State media said today that the commission will “supervise the practising of the Union of Myanmar [Burma] people’s rights to elect or stand for election as well as the political parties.”
The first election laws were enacted on Monday but explanation of the five laws will trickle out over the course of this week in ‘special supplements’ issued alongside the state-run New Light of Myanmar newspaper. The laws will also be published in a book.
Members of the commission will not belong to political parties and will have to be aged 50 or over and adjudged by the military junta to be “loyal” and “eminent”.
The commission will theoretically be in control during the election period. Powers over the elections include the “supervising [of] political parties to perform in accordance with the law”, the newspaper said.

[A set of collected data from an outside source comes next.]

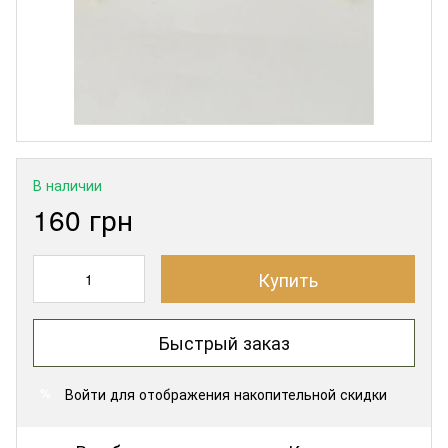
В наличии
160 грн
Купить
Быстрый заказ
Войти
для отображения накопительной скидки
%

The cherry-picking of election governors is likely to raise already heightened fears that polls will be manipulated by the government, which has already awarded around a quarter of parliamentary seats to the military even prior to voting.

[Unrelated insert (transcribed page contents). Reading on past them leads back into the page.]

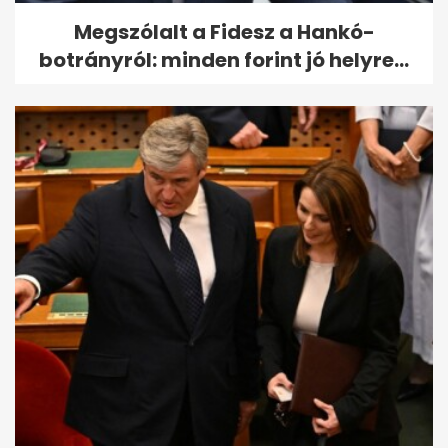
Megszólalt a Fidesz a Hankó-
botrányról: minden forint jó helyre...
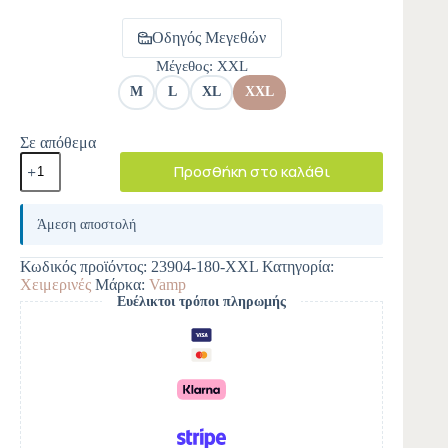
Οδηγός Μεγεθών
Μέγεθος
: XXL
M
L
XL
XXL
Σε απόθεμα
Προσθήκη στο καλάθι
A
l
Άμεση αποστολή
t
e
Κωδικός προϊόντος:
23904-180-XXL
Κατηγορία:
r
Χειμερινές
Μάρκα:
Vamp
n
Ευέλικτοι τρόποι πληρωμής
a
t
i
v
e
:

Somsri Hannanuntasuk, director of the Asia Network for Free and Fair Elections (ANFREL), expressed “concern” about the selection of the commission, which will effectively be the “supreme body” during elections, but asserted that it should not be made up of members of political parties.
“Those people should come from civil society. If the people come from the military it will be a problem; how can it be credible? We don’t want people from political parties.”
The party elect, the National League for Democracy (NLD), has yet to state whether it will compete in the upcoming election. Its landslide victory in the 1990 elections, when it won 392 of the 492 seats, was ignored by the junta.
Much of its decision may weigh on the party registration laws which are expected to be announced on Wednesday.
Echoing Hannanuntasuk, political analyst Aung Naing Oo told DVB that “when you talk about democratic elections you should have an independent election commission”.
He added however that “when you look at the conditions before the elections, they are clearly not free and fair. These sorts of conditions were prevalent in 1990 but the election turned out to be 90 percent, if not 100 percent, free”.
“It doesn’t necessarily mean that on election day itself the election won’t be free and fair”.
Although no date has been set by the government, the election this year will be Burma’s first in 20 years, and the country’s fifth general election since it won independence in 1948.
Since a 1962 coup led by General Ne Win, however, successive military governments have ruled the country with an iron fist and placed crippling restrictions on all opposition parties.